I had written a couple of weeks ago about some EqualLogic madness I was experiencing with a PS4000 array that we had installed for a customer earlier this year. Because they needed additional performance and capacity, the customer got an additional array, and once we had that in the group we were able to evacuate the data from the first one (we’ll call it EQL-01) and bring it back to our office for testing.
When we brought the array back to the office, it needed to be re-initialized since it was no longer part of a group. Much my consternation, I got the array initialized and found that all of the drives were either online or marked as spares. This was not what I was hoping to see. Fortunately, after running a few tests, we were able to reproduce the error. Here were the steps we took. Please note that it is never recommended that you reseat drives or pull controllers in the fashion described below. This was a blank array with known good disks. Don’t try this at home or in a production environment!
The array begins with drives 0-13 online in a RAID-50 configuration, running on controller 1. Drives 14 and 15 have been marked as hot spares. Drive 15 is the drive that has previously disappeared.
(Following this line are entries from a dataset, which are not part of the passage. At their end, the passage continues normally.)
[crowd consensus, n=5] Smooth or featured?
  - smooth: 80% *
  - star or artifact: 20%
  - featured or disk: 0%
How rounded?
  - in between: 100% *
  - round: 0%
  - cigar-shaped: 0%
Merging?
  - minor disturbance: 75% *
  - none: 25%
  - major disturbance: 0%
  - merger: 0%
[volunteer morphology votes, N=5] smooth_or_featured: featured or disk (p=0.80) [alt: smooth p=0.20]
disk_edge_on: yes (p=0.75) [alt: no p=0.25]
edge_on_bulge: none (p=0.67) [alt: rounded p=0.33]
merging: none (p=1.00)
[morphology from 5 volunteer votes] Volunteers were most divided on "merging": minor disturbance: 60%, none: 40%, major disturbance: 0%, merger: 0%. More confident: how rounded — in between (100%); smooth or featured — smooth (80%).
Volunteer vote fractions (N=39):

1. Remove drive 0 (active drive), causing the array to bring drive 14 (hot spare) online and leaving one hot spare (drive 15)
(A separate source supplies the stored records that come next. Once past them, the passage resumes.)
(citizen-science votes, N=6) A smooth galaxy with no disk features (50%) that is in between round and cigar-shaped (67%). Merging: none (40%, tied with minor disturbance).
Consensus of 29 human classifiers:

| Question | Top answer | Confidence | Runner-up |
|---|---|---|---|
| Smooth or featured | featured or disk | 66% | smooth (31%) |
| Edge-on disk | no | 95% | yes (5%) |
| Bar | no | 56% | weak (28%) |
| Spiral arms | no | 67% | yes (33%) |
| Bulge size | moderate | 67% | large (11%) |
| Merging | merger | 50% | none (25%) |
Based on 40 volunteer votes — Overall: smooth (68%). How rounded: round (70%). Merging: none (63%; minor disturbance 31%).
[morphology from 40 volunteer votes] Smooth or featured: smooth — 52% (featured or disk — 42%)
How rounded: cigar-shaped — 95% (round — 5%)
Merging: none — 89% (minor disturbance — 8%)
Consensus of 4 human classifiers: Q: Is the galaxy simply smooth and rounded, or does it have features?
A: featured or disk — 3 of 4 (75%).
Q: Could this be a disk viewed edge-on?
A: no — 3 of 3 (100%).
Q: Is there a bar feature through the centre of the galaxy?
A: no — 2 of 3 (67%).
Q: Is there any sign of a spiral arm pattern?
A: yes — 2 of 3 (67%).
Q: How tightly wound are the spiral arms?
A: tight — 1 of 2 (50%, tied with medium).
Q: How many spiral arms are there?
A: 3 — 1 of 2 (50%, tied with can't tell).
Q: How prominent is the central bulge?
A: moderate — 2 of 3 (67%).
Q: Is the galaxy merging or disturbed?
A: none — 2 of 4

2. Remove drive 4 (active drive), causing the array to attempt to bring drive 15 (hot spare) online. Drive 15 vanishes from the group manager and the LEDs on the drive turn off.
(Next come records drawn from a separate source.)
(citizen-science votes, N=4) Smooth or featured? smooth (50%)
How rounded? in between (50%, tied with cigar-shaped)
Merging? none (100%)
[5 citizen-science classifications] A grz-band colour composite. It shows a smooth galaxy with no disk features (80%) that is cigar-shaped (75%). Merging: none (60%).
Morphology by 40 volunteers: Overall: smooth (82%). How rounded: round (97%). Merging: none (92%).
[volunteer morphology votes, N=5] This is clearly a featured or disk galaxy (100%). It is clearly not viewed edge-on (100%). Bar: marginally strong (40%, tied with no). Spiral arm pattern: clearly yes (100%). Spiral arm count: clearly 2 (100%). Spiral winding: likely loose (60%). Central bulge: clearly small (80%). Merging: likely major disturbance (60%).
At this point, we attempted to reseat drive 15. Under normal circumstances, this would mark the drive as a hot spare, but nothing happened…except that the reporting logs indicated that the drive had been removed and then reinserted. Yet there was no drive there. We suspected the controller might be at fault, so we pulled controller 1, forcing an emergency failover to controller 0, but the drive didn’t come back, so we rebooted. Since controller 1 was not physically attached to the array, the unit was forced to boot with controller 0.
Once the array rebooted, drive 15 suddenly reappeared, ready to go as a hot spare. We reinserted controller 1 and rebooted the array again, which booted to controller 1 this time, and drive 15 vanished. Sounds like a problem with the controller. I got on the phone with Dell and was able to get a replacement controller (it turns out that when the case has been open for three weeks, they give you what you want pretty quickly). The controller showed up the next day, and after shutting down the array, replacing the controller (and remembering to move the flash memory from the original controller to the replacement controller), and booting the array back up, all the drives came back online.
Ultimately, it looks like this entire problem was the result of a controller going bad. Now if we can just get it so that we stop dropping disks on the arrays we order (we’ve lost somewhere between 8 to 12 disks across 4 arrays now) we should be all set.